▶ EJERCICIO 1
¿Qué país nombra el pasaje seleccionado como el país de quien escribe?
▶ EJERCICIO 2
Copia del pasaje seleccionado el fragmento comprendido entre "Hay muchas razones" y "vez más altos.", ambos incluidos, y cambia "Ucrania" por "Siria".

▶ PASAJE SELECCIONADO
┌──

Hay muchas razones para sentirse desanimado. La crisis de Ucrania parece no tener fin. Los efectos del cambio climático son cada vez más evidentes. En todo el mundo, decenas de millones de personas están sumidas en una crisis de hambre e inanición. Y cuando miro a mi país, el Reino Unido, me encuentro con un servicio sanitario que se hunde, huelgas y precios cada vez más altos.
Tengo la sensación de que la desesperación se apodera no solo de los ciudadanos de mi país, sino de los de todo el mundo. Muchos nos sentimos inseguros. Y, con ese sentimiento, viene una tendencia a cerrar las escotillas, proteger lo que uno tiene, mirar hacia adentro y prepararse para lo peor.

└──

▶ EXTRACTO DE DATOS
┌──

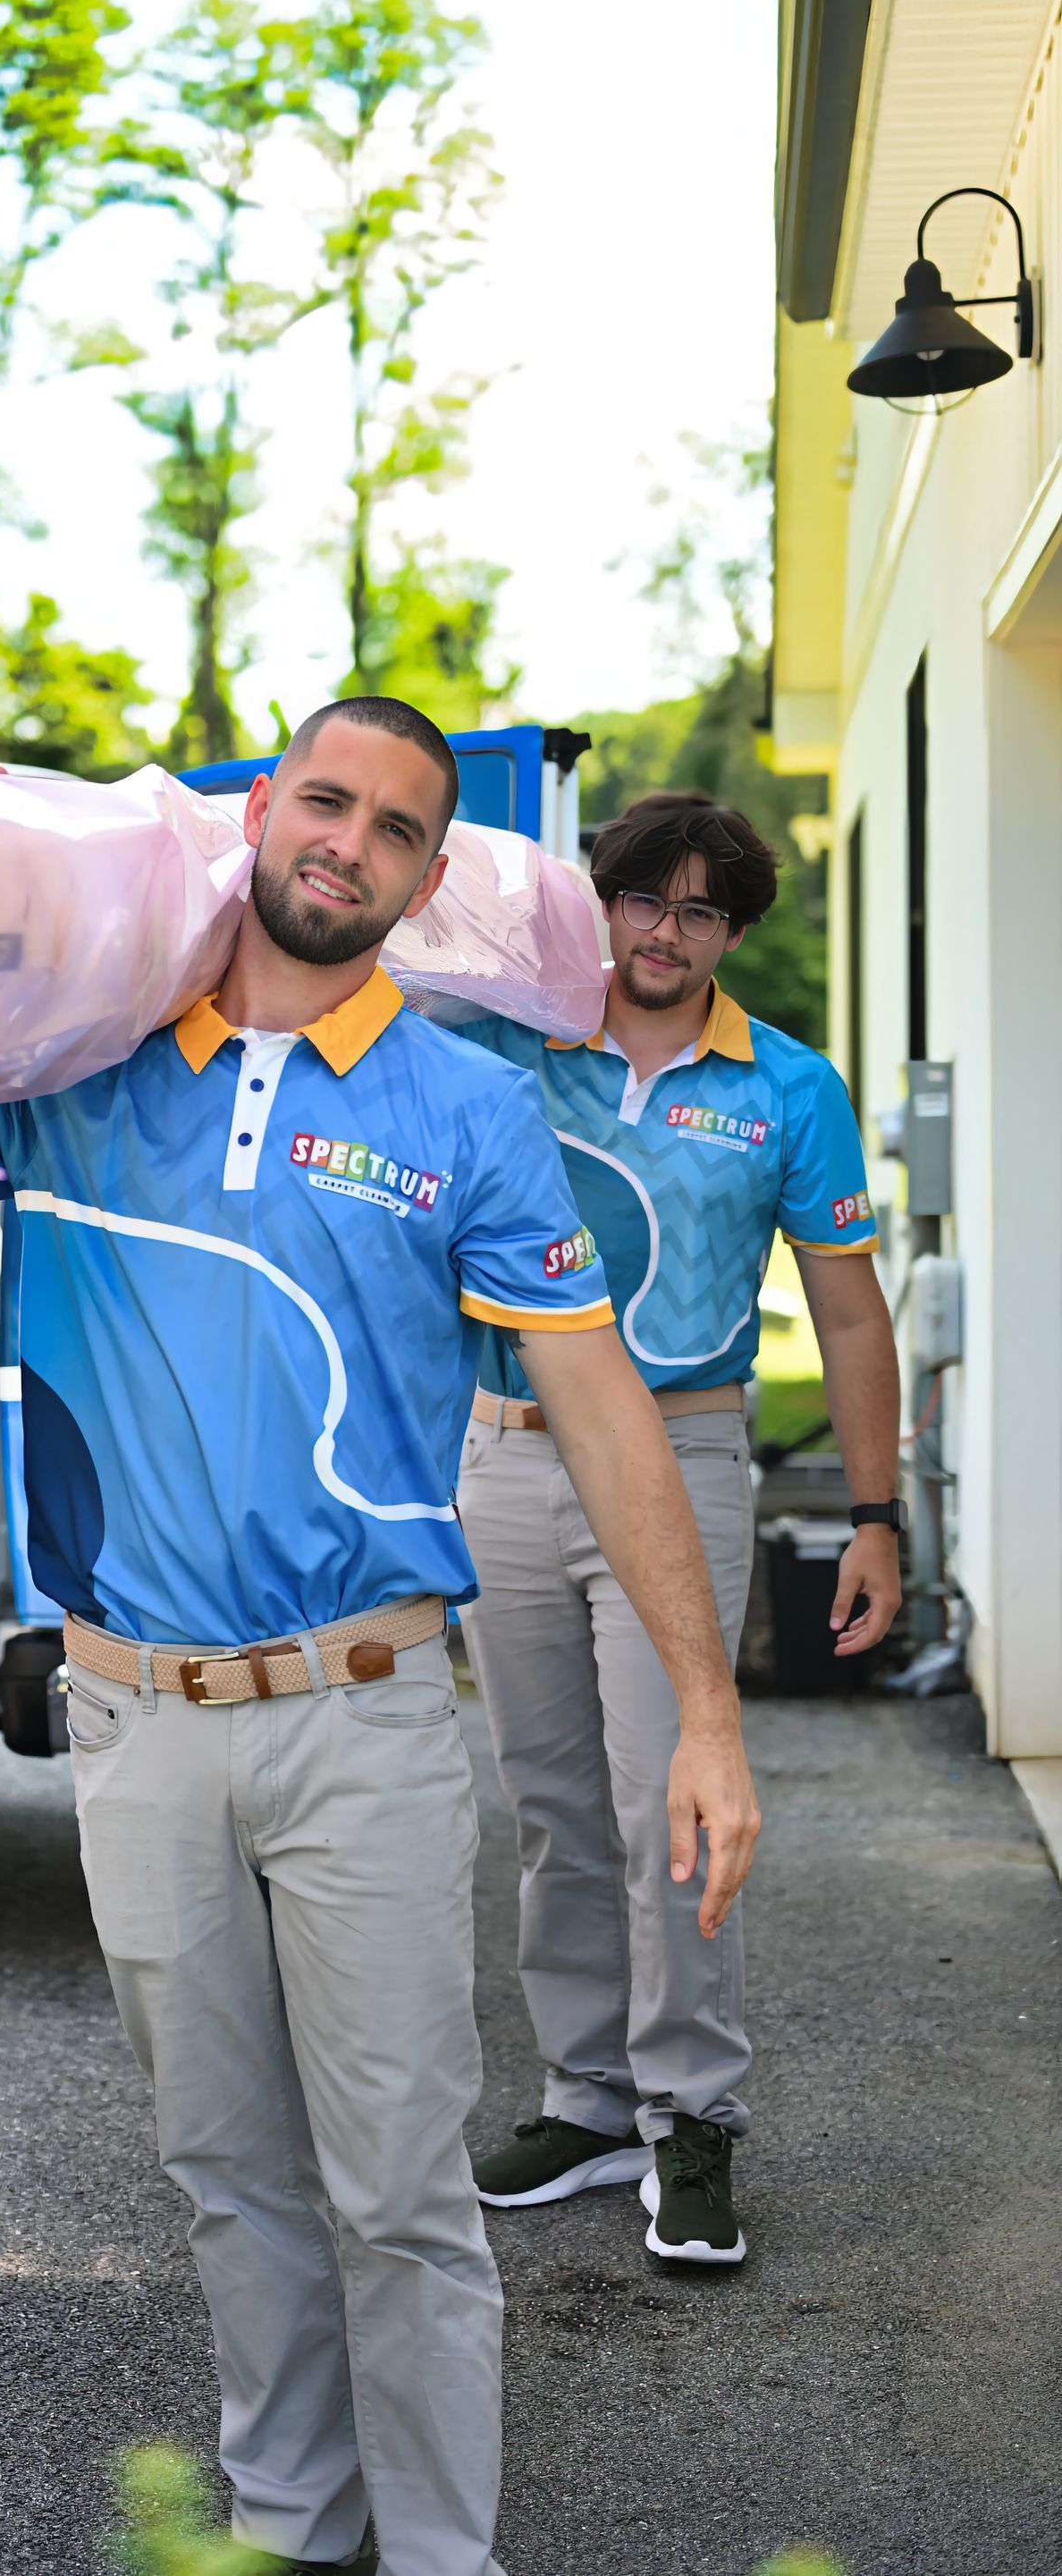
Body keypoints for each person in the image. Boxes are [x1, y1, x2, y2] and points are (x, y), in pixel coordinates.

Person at [0, 708, 760, 2576]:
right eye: (324, 800)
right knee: (226, 2177)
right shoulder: (76, 1066)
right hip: (134, 1719)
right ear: (259, 815)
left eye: (394, 829)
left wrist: (704, 1707)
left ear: (430, 879)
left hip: (362, 1725)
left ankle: (442, 2553)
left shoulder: (470, 1111)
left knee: (404, 2197)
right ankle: (287, 2523)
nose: (347, 842)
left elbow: (598, 1406)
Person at [454, 791, 901, 2267]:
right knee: (554, 1803)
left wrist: (878, 1513)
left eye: (702, 910)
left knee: (678, 1801)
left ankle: (692, 2114)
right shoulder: (514, 1042)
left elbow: (847, 1314)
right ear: (605, 903)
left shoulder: (786, 1087)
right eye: (644, 898)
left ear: (732, 932)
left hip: (689, 1448)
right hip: (509, 1450)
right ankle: (586, 2098)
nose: (665, 931)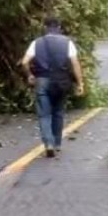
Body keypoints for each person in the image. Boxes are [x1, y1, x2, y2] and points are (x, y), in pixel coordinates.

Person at [21, 17, 85, 158]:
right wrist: (80, 83)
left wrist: (30, 75)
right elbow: (75, 64)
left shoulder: (36, 42)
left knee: (44, 115)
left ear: (45, 27)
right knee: (58, 112)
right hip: (62, 81)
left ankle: (48, 144)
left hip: (42, 80)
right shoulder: (67, 42)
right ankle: (56, 144)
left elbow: (25, 62)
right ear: (59, 27)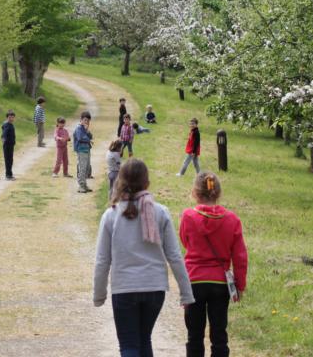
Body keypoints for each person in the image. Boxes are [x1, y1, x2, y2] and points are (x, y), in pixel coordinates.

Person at [93, 159, 195, 357]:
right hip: (155, 289)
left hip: (124, 288)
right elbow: (174, 256)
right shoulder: (161, 212)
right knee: (144, 339)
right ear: (147, 182)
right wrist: (186, 293)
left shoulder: (111, 215)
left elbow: (102, 261)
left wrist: (99, 294)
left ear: (120, 182)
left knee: (129, 344)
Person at [180, 172, 248, 357]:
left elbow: (185, 242)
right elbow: (240, 256)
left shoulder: (188, 216)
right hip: (220, 283)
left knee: (194, 335)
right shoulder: (232, 219)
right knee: (219, 335)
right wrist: (240, 285)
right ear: (218, 193)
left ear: (195, 192)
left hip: (194, 281)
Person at [73, 111, 93, 193]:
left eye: (88, 121)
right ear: (81, 120)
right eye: (85, 120)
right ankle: (81, 186)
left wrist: (87, 131)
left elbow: (91, 136)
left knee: (87, 168)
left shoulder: (85, 128)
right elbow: (80, 138)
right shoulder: (78, 128)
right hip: (81, 150)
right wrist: (89, 139)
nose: (86, 122)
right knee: (82, 168)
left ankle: (84, 184)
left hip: (87, 149)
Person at [1, 110, 16, 181]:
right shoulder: (7, 124)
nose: (11, 119)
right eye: (10, 117)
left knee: (10, 160)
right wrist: (4, 140)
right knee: (8, 160)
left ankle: (10, 174)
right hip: (7, 145)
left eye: (13, 117)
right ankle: (8, 175)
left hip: (11, 145)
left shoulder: (10, 124)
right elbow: (4, 134)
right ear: (7, 117)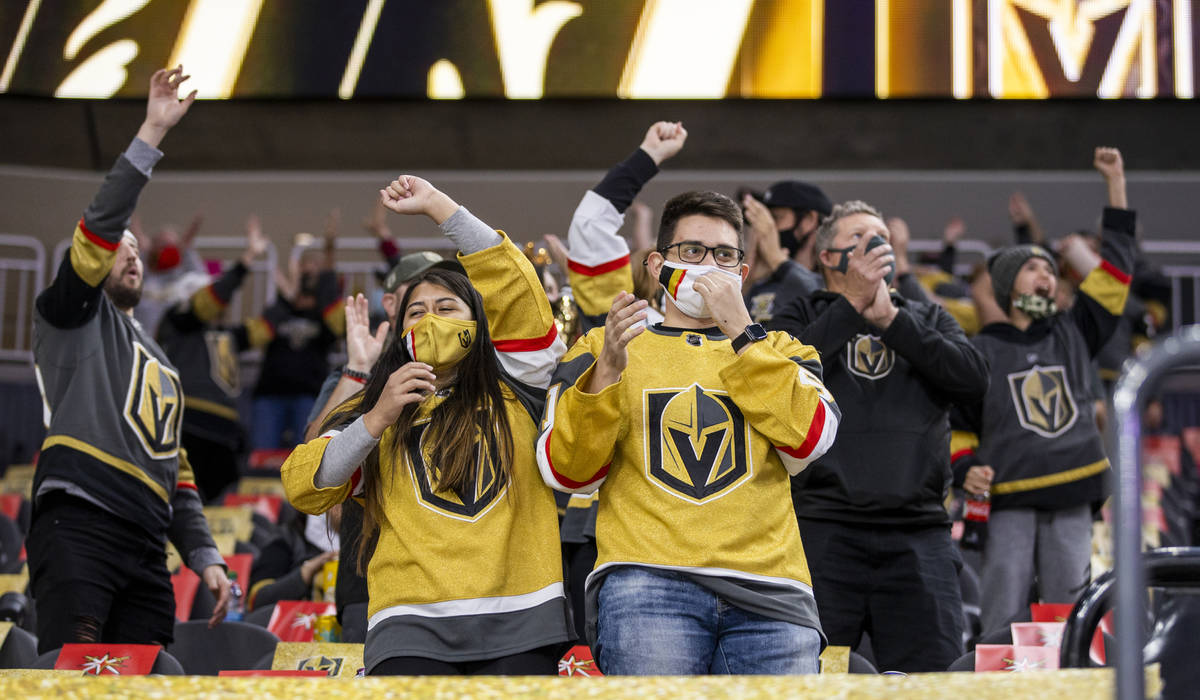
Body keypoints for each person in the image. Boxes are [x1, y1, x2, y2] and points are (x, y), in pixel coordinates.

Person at [538, 190, 840, 675]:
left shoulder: (784, 349)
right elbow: (565, 471)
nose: (708, 266)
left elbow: (811, 440)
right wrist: (608, 373)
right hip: (647, 585)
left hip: (772, 593)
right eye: (692, 252)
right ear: (658, 265)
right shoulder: (604, 345)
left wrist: (742, 332)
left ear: (742, 274)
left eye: (724, 255)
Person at [282, 175, 570, 675]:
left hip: (521, 617)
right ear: (398, 331)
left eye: (446, 308)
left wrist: (440, 207)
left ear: (478, 324)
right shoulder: (378, 409)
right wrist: (375, 418)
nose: (431, 320)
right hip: (408, 625)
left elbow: (513, 286)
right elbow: (305, 484)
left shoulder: (520, 384)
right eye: (416, 311)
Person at [29, 66, 229, 654]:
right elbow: (101, 224)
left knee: (145, 681)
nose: (132, 255)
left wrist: (205, 555)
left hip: (148, 544)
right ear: (91, 258)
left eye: (139, 251)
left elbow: (180, 470)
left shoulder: (163, 363)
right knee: (75, 676)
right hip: (79, 519)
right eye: (120, 247)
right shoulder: (68, 314)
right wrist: (151, 133)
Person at [769, 200, 989, 673]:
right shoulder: (798, 315)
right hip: (822, 528)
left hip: (920, 532)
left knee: (932, 679)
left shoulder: (926, 317)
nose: (877, 248)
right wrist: (852, 306)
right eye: (862, 240)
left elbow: (974, 380)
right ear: (828, 258)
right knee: (811, 677)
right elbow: (777, 378)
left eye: (882, 239)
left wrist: (892, 322)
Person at [951, 147, 1136, 635]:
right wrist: (966, 468)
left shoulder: (1075, 329)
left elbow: (1116, 270)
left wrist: (1115, 184)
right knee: (1001, 616)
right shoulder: (981, 350)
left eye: (1051, 271)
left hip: (1073, 488)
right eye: (1035, 269)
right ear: (1011, 287)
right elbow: (959, 428)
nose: (1047, 276)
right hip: (1009, 495)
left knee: (1069, 617)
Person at [156, 215, 270, 501]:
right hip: (189, 420)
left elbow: (264, 329)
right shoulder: (179, 321)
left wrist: (292, 300)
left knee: (218, 501)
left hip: (225, 427)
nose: (218, 301)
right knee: (182, 500)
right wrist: (247, 260)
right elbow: (212, 299)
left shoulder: (226, 334)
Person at [742, 180, 831, 323]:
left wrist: (776, 258)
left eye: (776, 218)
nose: (768, 230)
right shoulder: (761, 284)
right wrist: (747, 283)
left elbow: (826, 301)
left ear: (809, 219)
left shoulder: (835, 275)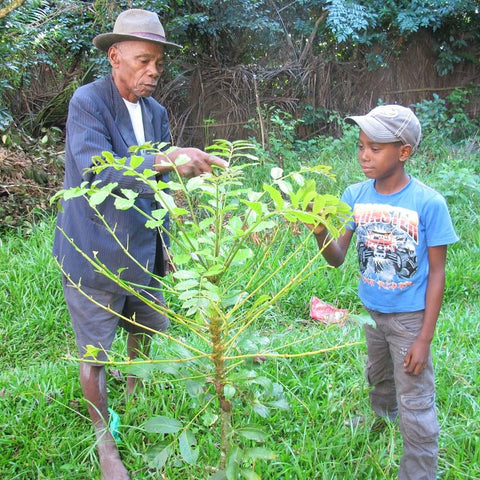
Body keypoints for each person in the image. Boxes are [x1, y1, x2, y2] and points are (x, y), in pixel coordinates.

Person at [52, 9, 227, 480]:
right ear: (115, 56)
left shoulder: (157, 113)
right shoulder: (88, 102)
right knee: (96, 353)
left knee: (148, 325)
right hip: (95, 250)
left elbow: (160, 185)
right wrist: (169, 159)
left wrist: (166, 243)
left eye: (158, 63)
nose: (153, 71)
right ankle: (105, 442)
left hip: (143, 249)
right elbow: (96, 172)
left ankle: (132, 388)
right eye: (143, 60)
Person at [309, 105, 458, 479]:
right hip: (370, 311)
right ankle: (381, 423)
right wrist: (319, 231)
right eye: (360, 146)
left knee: (415, 397)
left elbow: (438, 273)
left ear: (403, 152)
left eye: (375, 148)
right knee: (378, 376)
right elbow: (337, 258)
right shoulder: (355, 194)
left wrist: (424, 337)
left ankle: (420, 470)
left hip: (410, 320)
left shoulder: (428, 203)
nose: (363, 155)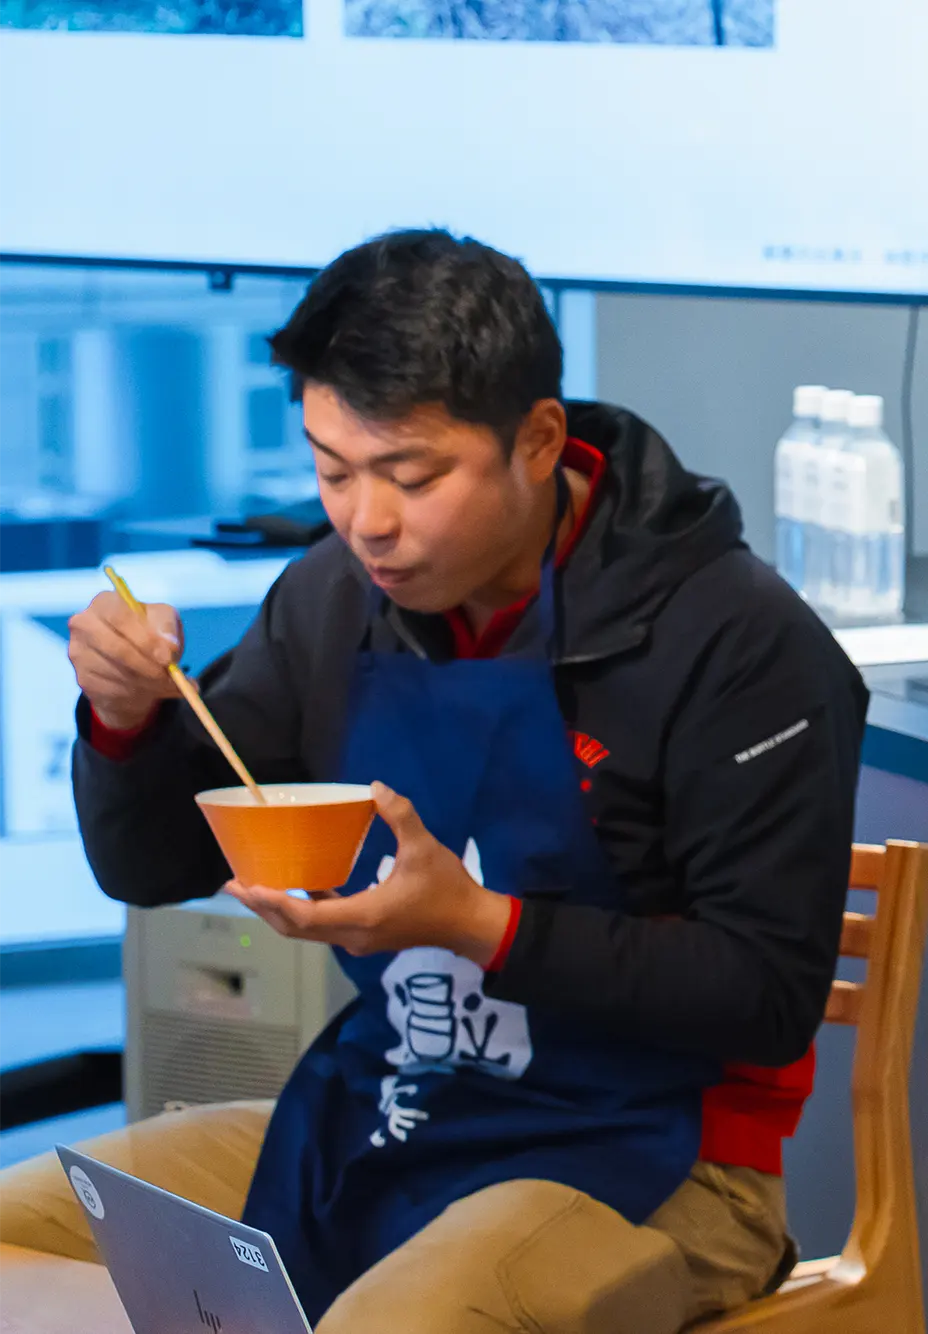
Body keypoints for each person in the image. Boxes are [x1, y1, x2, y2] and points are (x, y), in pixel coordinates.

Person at [0, 229, 867, 1332]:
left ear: (539, 439)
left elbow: (764, 994)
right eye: (330, 470)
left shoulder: (735, 638)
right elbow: (151, 862)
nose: (366, 518)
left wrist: (482, 923)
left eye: (411, 475)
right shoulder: (332, 599)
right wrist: (123, 721)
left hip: (665, 1158)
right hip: (394, 1105)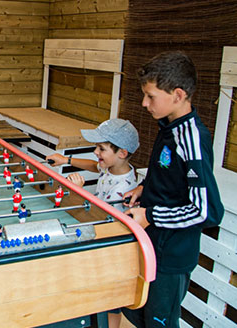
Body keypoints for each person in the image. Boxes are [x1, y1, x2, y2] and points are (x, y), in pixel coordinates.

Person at [121, 51, 224, 328]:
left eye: (151, 96)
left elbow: (208, 212)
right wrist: (143, 188)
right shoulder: (168, 125)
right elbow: (169, 175)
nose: (144, 103)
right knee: (134, 313)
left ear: (178, 95)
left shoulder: (191, 138)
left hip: (170, 257)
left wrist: (151, 216)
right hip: (151, 244)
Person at [46, 117, 140, 327]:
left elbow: (99, 216)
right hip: (105, 244)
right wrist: (66, 160)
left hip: (113, 249)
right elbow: (95, 167)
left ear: (122, 153)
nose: (96, 153)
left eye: (101, 149)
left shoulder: (123, 189)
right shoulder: (114, 168)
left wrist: (78, 193)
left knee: (111, 300)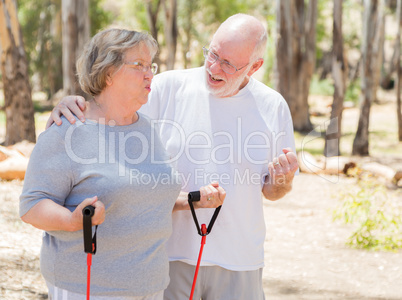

└──

▶ RESULTADO 1
El Reino Unido.

▶ RESULTADO 2
Hay muchas razones para sentirse desanimado. La crisis de Siria parece no tener fin. Los efectos del cambio climático son cada vez más evidentes. En todo el mundo, decenas de millones de personas están sumidas en una crisis de hambre e inanición. Y cuando miro a mi país, el Reino Unido, me encuentro con un servicio sanitario que se hunde, huelgas y precios cada vez más altos.